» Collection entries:
------------------------

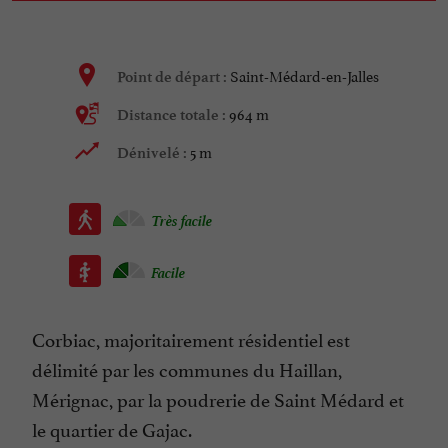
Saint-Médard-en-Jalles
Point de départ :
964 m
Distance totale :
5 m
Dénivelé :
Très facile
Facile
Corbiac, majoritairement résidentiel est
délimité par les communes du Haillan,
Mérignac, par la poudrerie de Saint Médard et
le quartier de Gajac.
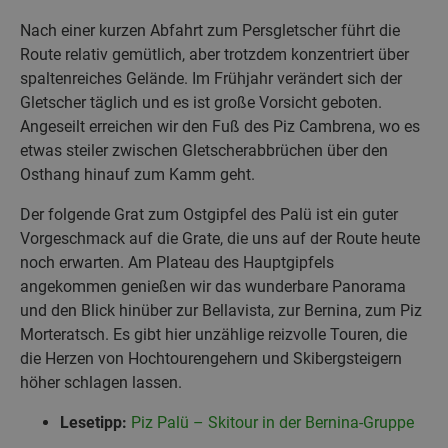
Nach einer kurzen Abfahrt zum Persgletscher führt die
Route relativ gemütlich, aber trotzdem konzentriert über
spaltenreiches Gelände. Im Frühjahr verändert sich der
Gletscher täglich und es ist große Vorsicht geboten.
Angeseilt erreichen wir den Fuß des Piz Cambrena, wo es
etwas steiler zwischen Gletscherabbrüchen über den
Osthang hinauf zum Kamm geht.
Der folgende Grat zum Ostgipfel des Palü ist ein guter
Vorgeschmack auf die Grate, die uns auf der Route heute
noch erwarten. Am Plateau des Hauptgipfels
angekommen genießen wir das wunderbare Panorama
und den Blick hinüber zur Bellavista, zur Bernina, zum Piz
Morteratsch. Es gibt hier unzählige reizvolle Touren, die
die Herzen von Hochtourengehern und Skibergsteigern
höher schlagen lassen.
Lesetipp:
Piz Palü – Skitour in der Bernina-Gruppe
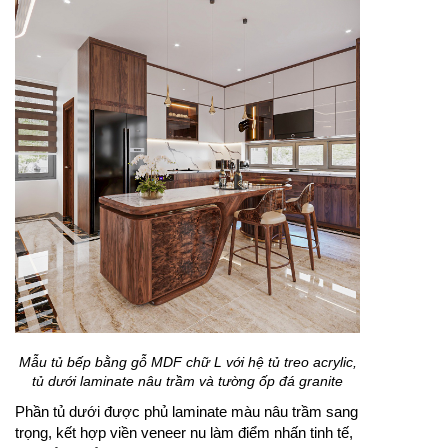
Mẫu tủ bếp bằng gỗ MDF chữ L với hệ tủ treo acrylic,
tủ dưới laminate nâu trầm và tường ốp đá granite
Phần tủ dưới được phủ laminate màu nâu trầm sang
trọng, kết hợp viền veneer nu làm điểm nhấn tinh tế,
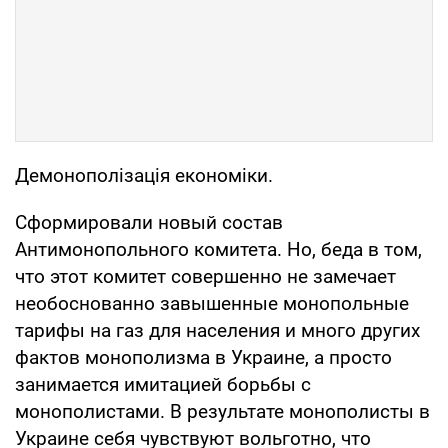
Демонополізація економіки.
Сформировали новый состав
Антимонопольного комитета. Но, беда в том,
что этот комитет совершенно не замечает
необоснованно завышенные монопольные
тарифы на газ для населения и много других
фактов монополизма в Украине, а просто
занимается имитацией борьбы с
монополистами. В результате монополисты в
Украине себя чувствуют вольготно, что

------------------------

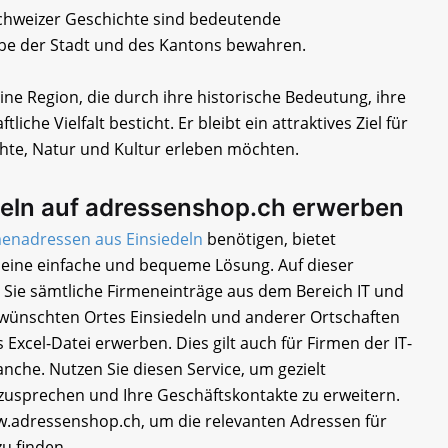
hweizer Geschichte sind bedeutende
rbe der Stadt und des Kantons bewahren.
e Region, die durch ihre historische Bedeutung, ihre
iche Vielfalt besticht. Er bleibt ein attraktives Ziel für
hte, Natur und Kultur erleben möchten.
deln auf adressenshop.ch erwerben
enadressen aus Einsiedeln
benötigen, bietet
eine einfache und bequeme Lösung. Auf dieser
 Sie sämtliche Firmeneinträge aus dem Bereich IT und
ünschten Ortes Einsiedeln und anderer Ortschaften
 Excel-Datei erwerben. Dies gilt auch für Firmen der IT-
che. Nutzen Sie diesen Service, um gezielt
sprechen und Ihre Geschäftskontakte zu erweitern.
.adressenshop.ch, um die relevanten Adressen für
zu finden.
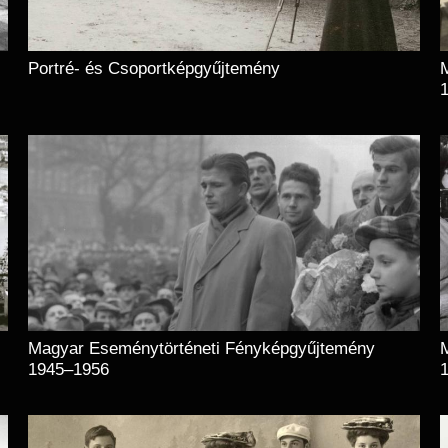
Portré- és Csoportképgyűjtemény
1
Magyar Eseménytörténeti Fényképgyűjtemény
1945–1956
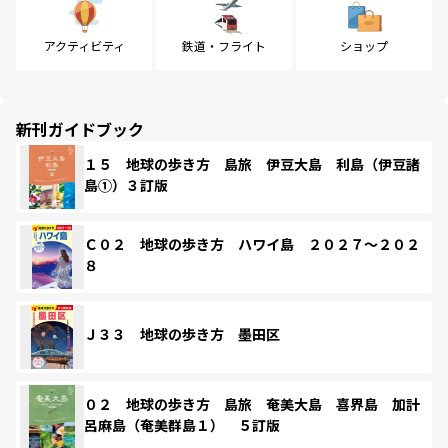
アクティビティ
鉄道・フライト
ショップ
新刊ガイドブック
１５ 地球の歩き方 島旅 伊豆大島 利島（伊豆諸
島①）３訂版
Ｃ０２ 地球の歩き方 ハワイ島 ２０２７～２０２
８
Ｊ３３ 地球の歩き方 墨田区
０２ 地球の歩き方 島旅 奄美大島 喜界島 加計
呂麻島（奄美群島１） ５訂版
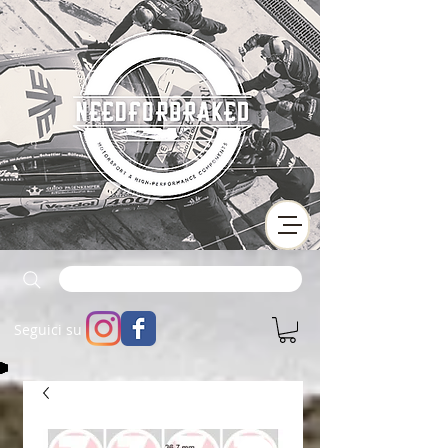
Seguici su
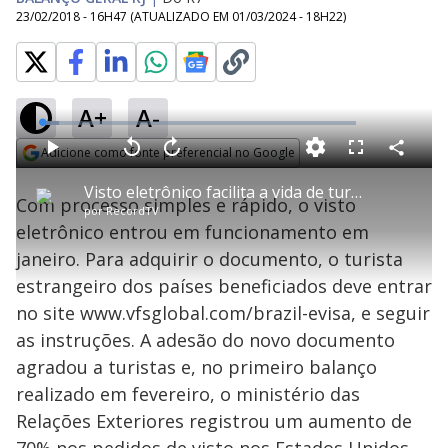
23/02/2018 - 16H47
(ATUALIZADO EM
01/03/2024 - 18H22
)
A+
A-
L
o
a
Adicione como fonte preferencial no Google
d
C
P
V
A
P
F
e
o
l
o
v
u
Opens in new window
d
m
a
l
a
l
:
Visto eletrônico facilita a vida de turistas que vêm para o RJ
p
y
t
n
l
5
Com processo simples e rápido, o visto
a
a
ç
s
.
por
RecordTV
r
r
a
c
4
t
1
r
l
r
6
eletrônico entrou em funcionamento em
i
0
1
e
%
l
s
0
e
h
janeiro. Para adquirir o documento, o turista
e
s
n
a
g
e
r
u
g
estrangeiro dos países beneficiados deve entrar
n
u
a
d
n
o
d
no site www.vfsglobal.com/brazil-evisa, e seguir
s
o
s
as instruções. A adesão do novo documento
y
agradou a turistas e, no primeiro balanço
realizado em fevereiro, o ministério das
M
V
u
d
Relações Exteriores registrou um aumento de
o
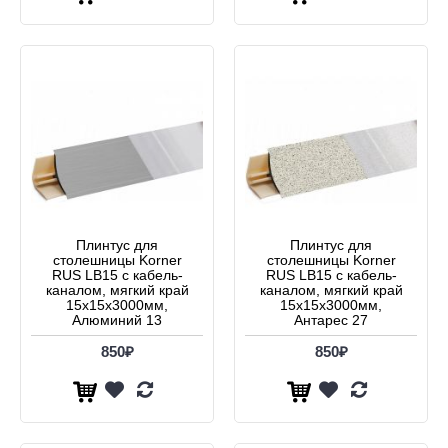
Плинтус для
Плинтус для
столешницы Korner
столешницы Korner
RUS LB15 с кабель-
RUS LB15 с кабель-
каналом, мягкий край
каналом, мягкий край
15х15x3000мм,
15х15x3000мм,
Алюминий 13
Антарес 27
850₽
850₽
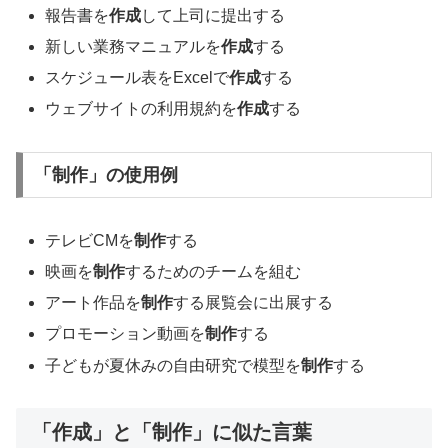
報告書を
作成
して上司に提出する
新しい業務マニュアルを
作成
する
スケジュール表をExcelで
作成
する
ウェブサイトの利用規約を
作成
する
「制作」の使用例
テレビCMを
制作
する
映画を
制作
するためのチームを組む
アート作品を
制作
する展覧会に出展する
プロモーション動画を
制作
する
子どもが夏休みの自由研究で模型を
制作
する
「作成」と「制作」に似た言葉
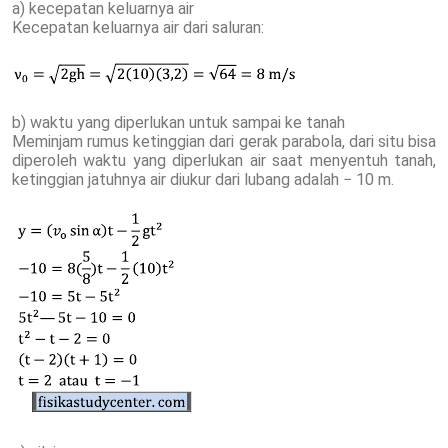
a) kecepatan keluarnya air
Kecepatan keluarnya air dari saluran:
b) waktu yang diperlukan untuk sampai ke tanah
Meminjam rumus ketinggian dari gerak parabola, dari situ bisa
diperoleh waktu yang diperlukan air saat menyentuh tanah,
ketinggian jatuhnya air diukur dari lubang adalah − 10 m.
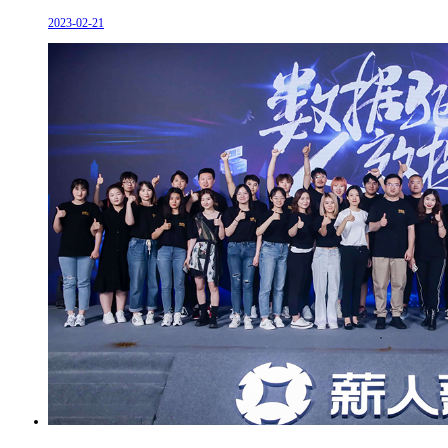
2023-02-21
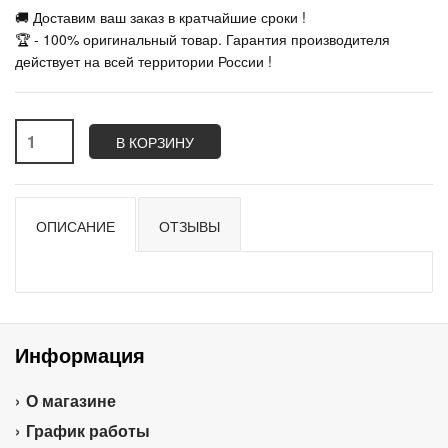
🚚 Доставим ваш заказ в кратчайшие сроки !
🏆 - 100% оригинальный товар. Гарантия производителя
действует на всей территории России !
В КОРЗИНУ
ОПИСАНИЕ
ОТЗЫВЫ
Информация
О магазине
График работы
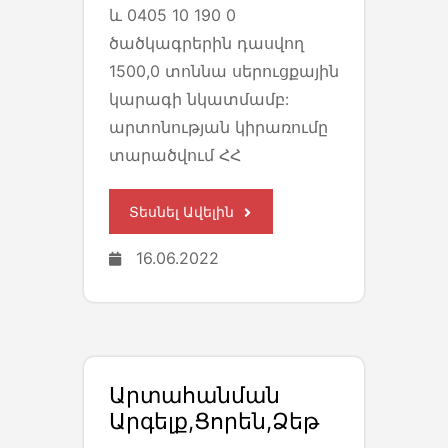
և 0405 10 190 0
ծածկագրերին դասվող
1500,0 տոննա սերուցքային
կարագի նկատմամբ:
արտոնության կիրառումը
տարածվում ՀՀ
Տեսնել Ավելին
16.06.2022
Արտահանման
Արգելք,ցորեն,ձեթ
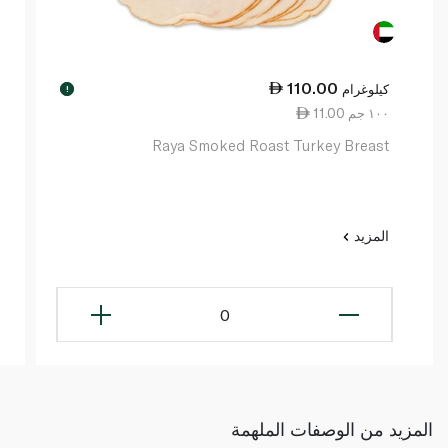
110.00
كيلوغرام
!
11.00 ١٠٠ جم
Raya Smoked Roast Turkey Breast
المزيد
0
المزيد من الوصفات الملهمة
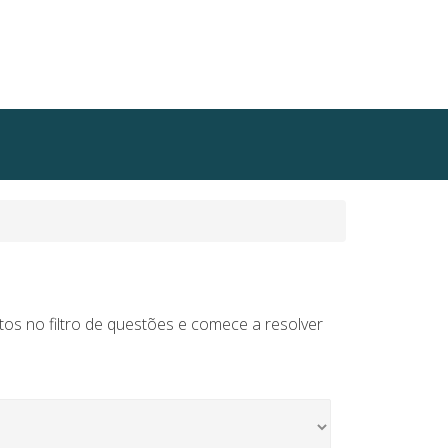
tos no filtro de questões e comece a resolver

------------------------

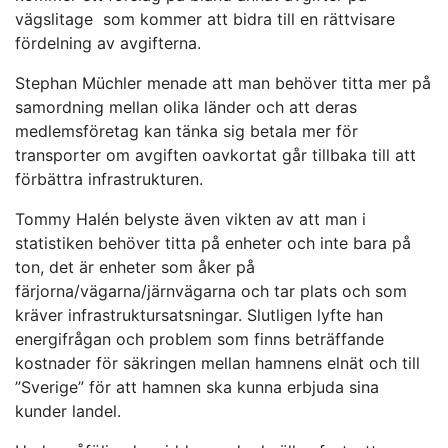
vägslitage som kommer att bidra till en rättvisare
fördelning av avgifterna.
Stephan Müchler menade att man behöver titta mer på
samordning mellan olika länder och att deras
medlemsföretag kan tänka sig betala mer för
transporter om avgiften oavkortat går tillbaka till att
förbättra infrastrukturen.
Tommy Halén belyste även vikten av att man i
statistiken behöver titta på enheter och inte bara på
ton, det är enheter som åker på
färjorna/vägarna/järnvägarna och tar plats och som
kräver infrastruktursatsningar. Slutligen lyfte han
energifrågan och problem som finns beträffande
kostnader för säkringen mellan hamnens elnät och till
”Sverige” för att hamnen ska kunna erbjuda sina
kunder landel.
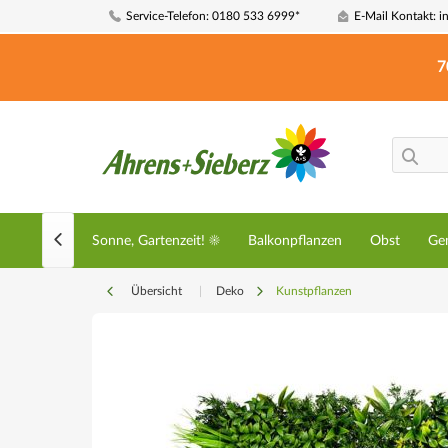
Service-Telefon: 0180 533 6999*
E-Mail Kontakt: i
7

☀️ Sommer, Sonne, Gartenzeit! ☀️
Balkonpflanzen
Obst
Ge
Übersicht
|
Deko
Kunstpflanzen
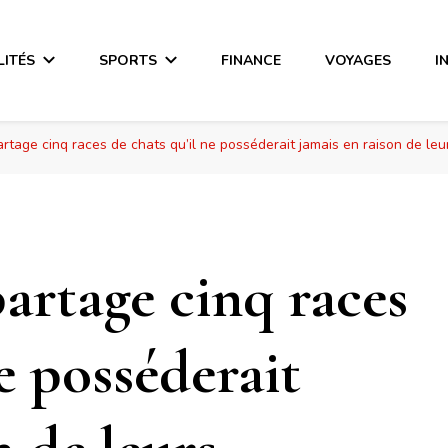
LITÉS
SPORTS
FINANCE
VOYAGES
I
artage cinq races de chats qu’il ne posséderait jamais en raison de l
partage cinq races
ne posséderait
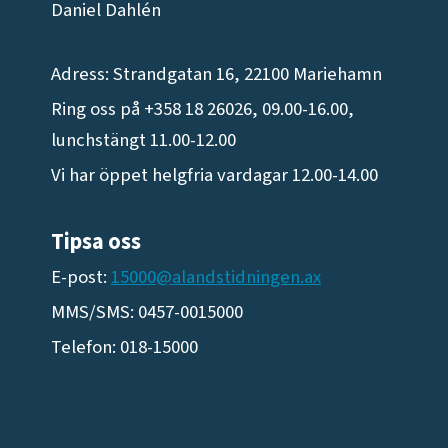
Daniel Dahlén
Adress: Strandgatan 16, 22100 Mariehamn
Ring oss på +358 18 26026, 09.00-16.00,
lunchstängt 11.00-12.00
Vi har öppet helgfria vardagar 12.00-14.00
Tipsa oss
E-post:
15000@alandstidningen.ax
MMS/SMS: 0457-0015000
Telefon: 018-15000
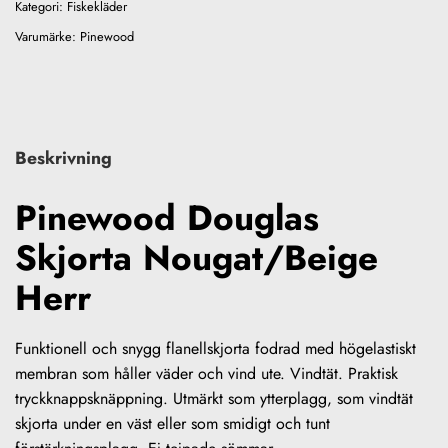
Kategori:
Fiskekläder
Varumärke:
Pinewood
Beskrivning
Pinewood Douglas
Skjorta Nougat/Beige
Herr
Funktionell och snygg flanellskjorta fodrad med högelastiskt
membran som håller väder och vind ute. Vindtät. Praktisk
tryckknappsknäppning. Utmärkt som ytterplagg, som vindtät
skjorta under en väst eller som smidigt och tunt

------------------------

» Work to complete:
Every line in the data above that contains "yang" needs to be copied.

» Output below:
b) waktu yang diperlukan untuk sampai ke tanah
diperoleh waktu yang diperlukan air saat menyentuh tanah,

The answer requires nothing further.